Wie gewohnt wird in Cibola brennt aus verschiedenen Perspektiven erzählt, und die kurzen Kapitel enden samt und sonders mit einem Cliffhanger, sodass es wirklich schwer fällt, den Roman wieder aus der Hand zu legen. Ein einfacher, aber höchst effektiver Trick. Neben James Holden, der versucht, sich mit Millers Geist zu arrangieren, kommt diesmal der Terrorist wider Willen, Basia von Ilus, den wir bereits als Freund von Praxidike Meng aus Calibans Krieg kennen, die Wissenschaftlerin Elvi und Havelock, Millers ehemaliger Partner auf Ceres, jetzt für die Sicherheit auf dem Konzernschiff Edward Israel verantwortlich, zu Wort. So entsteht ein Roman, der verschiedene Konflikte auf verschiedenen Ebenen erzähltechnisch gekonnt miteinander verbindet.

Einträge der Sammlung
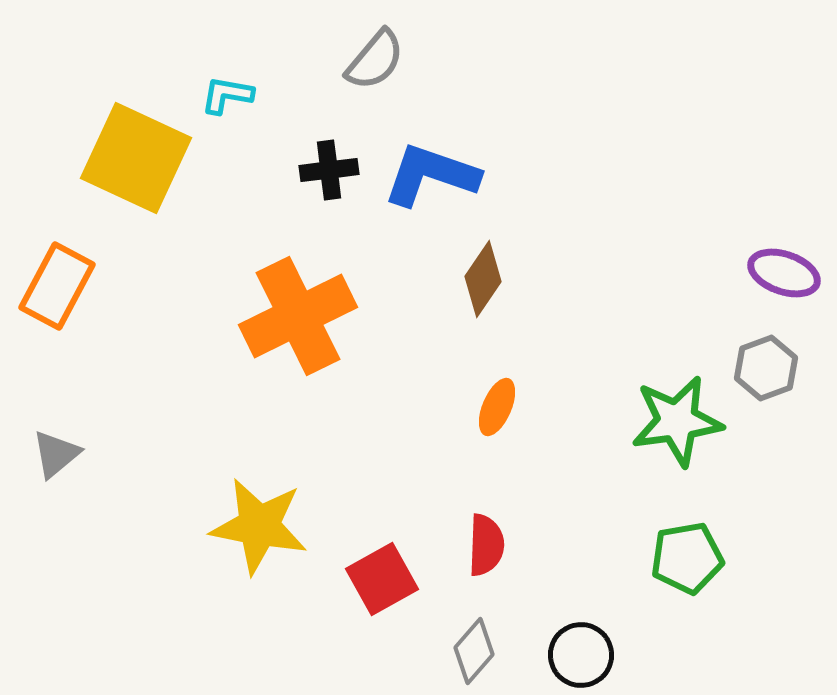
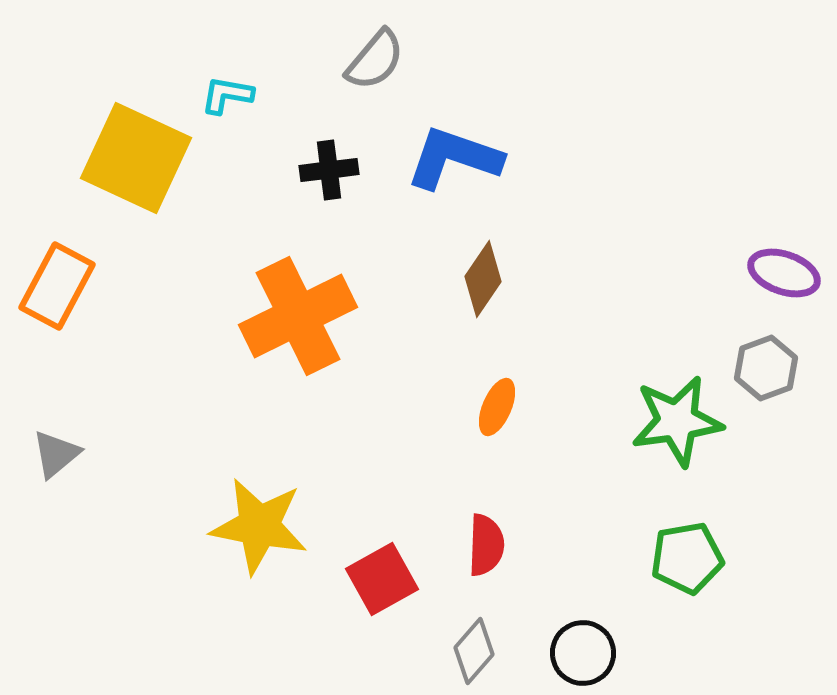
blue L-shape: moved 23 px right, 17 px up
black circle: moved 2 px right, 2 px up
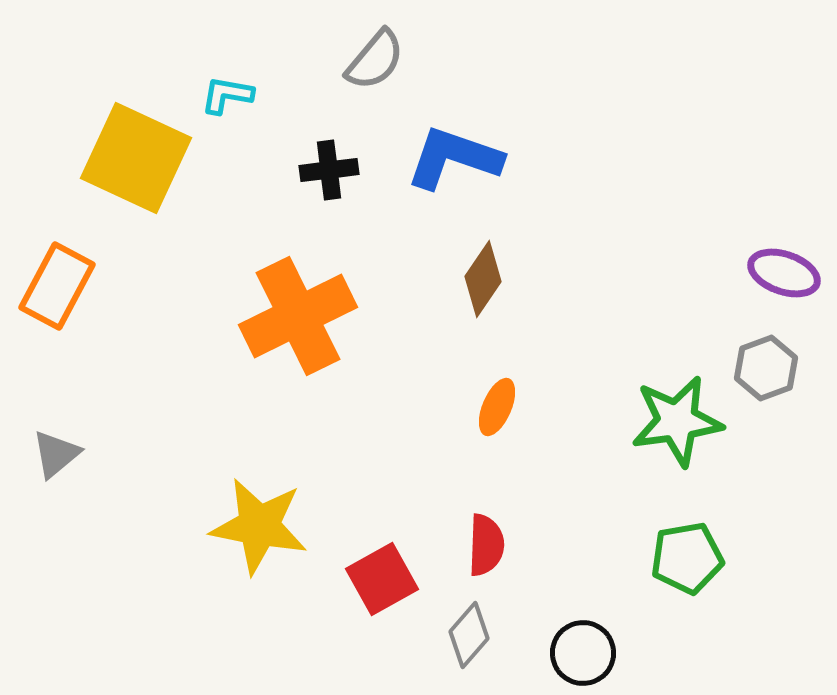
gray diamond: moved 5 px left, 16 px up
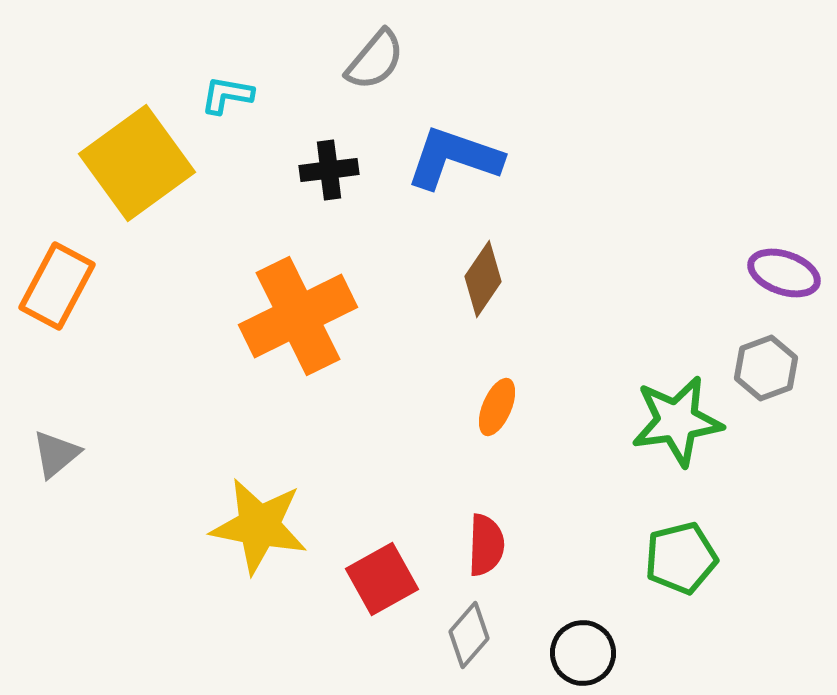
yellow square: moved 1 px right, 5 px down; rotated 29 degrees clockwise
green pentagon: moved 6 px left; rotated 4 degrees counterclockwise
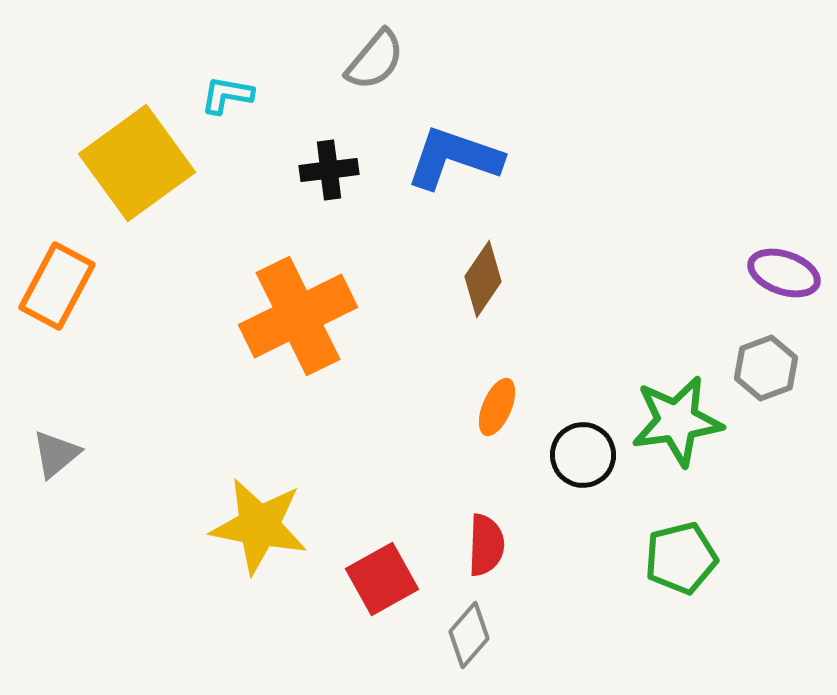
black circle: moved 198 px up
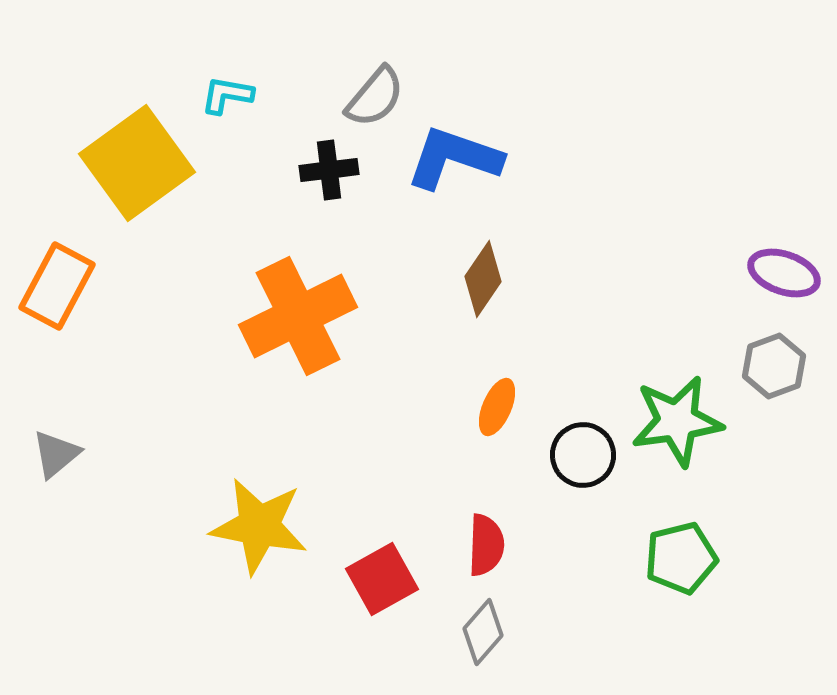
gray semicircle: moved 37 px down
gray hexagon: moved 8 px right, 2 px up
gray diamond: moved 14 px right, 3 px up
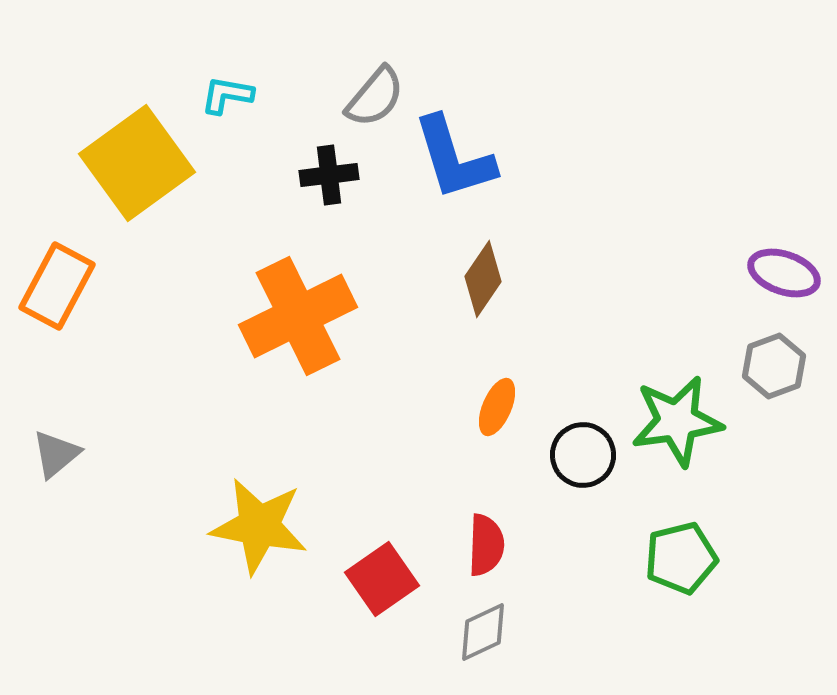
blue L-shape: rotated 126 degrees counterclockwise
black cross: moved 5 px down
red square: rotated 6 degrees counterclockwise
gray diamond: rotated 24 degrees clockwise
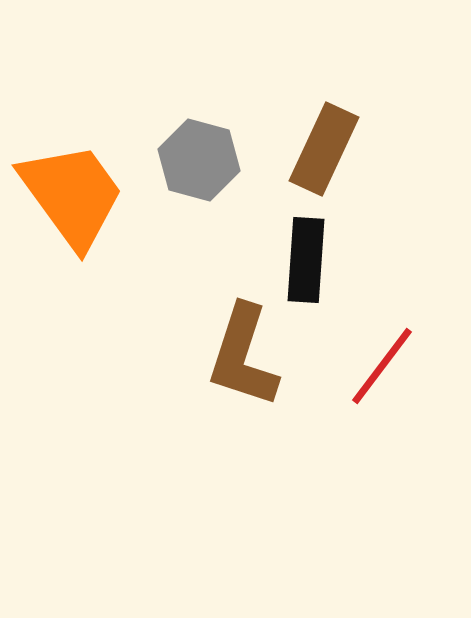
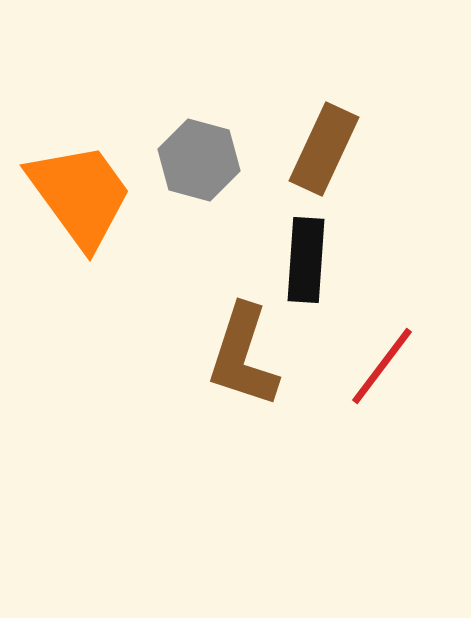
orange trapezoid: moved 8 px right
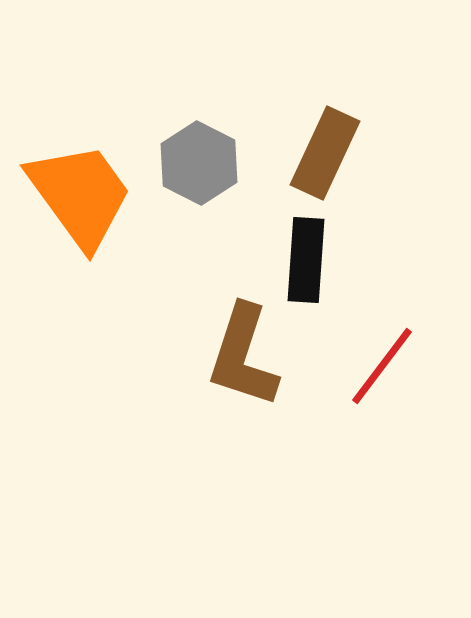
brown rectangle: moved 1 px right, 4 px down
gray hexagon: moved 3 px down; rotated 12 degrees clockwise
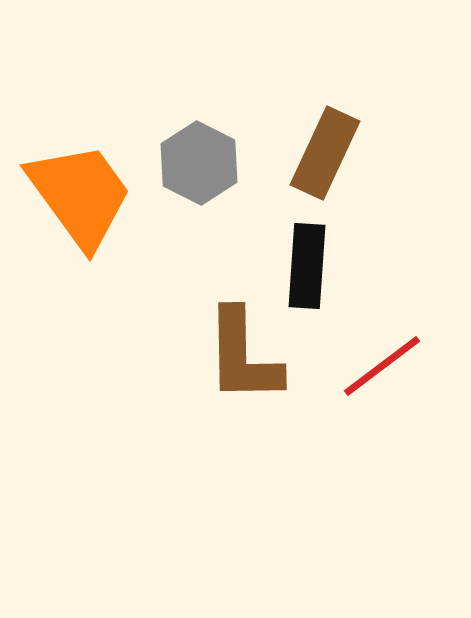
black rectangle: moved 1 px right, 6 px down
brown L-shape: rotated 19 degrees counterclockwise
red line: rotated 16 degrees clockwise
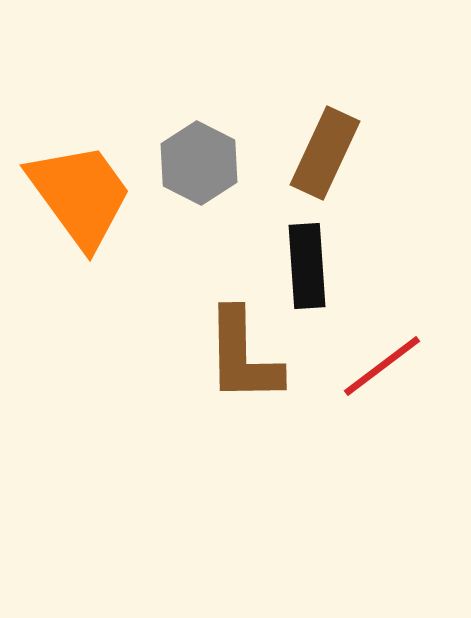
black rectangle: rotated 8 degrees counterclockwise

- **Aufgabe**
Entnimm dem Textauszug wortgetreu die Stelle von „Wie gewohnt wird“ bis einschließlich „gekonnt miteinander verbindet.“. Das Material steht für sich und hat mit dem Textauszug nichts zu tun.

- **Ergebnis**
Wie gewohnt wird in Cibola brennt aus verschiedenen Perspektiven erzählt, und die kurzen Kapitel enden samt und sonders mit einem Cliffhanger, sodass es wirklich schwer fällt, den Roman wieder aus der Hand zu legen. Ein einfacher, aber höchst effektiver Trick. Neben James Holden, der versucht, sich mit Millers Geist zu arrangieren, kommt diesmal der Terrorist wider Willen, Basia von Ilus, den wir bereits als Freund von Praxidike Meng aus Calibans Krieg kennen, die Wissenschaftlerin Elvi und Havelock, Millers ehemaliger Partner auf Ceres, jetzt für die Sicherheit auf dem Konzernschiff Edward Israel verantwortlich, zu Wort. So entsteht ein Roman, der verschiedene Konflikte auf verschiedenen Ebenen erzähltechnisch gekonnt miteinander verbindet.